HUFFMAN.COMPRESSOR

GOAL: compressing and decompressing a file
SYNPOSIS: Individual project | Spring 2018 | Java
KEY SKILLS: Trees, Maps, Priority Queues | File Input & Output | Implementing Huffman’s Alg*
VALIDATION: War & Peace novel (587,000 words) 3.2MB -> 1.8MB in 140 nanoseconds
TEST ME!

Key Process:

  1. Read the text file and generated a frequency hash map of the file’s characters
  2. Generated a prefix-free code for each character by first, creating a tree for each character. Then, combined the trees to create a binary tree where each character is a leaf, and each edge is either a 0 or 1. Used a priority queue when combining trees to ensure the highest freqency characters are closest to the root, thereby having the shortest codes.
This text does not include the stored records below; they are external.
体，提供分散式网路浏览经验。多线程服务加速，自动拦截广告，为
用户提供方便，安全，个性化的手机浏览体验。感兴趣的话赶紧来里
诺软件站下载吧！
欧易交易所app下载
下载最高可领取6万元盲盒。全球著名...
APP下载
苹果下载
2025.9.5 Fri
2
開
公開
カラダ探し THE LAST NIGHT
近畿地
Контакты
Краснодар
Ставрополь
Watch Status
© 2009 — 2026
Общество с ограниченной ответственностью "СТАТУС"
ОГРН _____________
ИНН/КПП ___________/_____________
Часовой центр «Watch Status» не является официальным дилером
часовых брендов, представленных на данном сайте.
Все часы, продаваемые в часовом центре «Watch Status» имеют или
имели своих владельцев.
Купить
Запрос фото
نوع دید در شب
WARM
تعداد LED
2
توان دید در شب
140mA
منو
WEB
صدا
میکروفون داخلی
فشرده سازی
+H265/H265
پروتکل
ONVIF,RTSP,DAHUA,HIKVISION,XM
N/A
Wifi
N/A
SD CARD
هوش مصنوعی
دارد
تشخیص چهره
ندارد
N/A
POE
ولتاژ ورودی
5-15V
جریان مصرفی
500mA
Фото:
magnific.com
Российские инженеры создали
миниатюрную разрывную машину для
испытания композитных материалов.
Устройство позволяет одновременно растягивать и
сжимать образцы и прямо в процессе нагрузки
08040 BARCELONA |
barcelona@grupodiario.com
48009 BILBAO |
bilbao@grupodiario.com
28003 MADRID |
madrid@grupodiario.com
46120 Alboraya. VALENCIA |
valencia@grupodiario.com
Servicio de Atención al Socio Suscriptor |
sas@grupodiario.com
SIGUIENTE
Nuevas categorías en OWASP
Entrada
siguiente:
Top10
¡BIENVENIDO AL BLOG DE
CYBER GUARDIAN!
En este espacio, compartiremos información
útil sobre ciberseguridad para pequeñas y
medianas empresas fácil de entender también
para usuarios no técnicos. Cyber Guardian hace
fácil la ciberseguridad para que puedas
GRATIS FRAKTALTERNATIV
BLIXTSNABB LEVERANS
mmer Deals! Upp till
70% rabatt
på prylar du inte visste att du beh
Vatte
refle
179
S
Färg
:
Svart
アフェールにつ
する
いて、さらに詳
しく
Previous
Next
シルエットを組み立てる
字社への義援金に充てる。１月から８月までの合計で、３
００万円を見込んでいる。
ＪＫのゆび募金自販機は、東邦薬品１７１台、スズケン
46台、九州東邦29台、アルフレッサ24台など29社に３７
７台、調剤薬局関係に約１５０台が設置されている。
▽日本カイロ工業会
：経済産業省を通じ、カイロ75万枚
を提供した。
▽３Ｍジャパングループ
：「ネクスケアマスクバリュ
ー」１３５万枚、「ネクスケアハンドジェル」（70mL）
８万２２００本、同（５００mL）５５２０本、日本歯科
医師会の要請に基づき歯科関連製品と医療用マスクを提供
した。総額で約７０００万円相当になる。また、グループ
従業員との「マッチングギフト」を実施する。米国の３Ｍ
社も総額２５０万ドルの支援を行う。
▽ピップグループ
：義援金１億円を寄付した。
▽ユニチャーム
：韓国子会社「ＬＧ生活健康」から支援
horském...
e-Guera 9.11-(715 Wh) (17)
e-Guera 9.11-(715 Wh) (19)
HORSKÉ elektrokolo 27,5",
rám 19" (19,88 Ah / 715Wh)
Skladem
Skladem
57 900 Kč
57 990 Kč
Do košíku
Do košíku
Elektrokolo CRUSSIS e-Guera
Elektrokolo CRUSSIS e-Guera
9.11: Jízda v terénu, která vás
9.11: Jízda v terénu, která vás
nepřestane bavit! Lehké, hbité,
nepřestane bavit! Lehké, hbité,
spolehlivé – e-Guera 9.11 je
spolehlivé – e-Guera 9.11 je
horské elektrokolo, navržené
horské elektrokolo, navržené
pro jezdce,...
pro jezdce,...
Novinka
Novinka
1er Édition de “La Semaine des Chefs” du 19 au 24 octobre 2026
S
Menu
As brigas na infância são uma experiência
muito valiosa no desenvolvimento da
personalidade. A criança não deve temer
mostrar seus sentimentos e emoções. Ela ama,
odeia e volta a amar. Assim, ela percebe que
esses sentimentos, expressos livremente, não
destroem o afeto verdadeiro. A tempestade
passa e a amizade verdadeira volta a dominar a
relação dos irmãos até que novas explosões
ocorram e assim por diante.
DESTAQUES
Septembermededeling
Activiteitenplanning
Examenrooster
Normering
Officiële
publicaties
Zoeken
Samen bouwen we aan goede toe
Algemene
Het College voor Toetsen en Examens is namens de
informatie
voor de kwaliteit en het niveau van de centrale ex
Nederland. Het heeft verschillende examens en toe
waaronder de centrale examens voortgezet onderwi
Used recursion to traverse the binary tree just once, then stored the code for each character in a map.
  3. To compress, used the map to find the code for each character in the text file. Created a new file, writing corressponding bits on it. Was given a pre-written code to convert binary to bits.
  4. To decompress, first changed from bits to binary. Then traversed the binary tree, left for 0, right for 1. Once reached a leaf, wrote the corresponding character to a new file and restarted traversing the tree from the root until there were no more binary numbers to read.

*Huffman System: a variable-length character encoding system where frequently occurring characters in a file are assigned shorter code words than infrequently occurring ones. (A code word is a binary sequence.) This is different from ASCII that indiscriminately uses 7 bits to all characters in a file.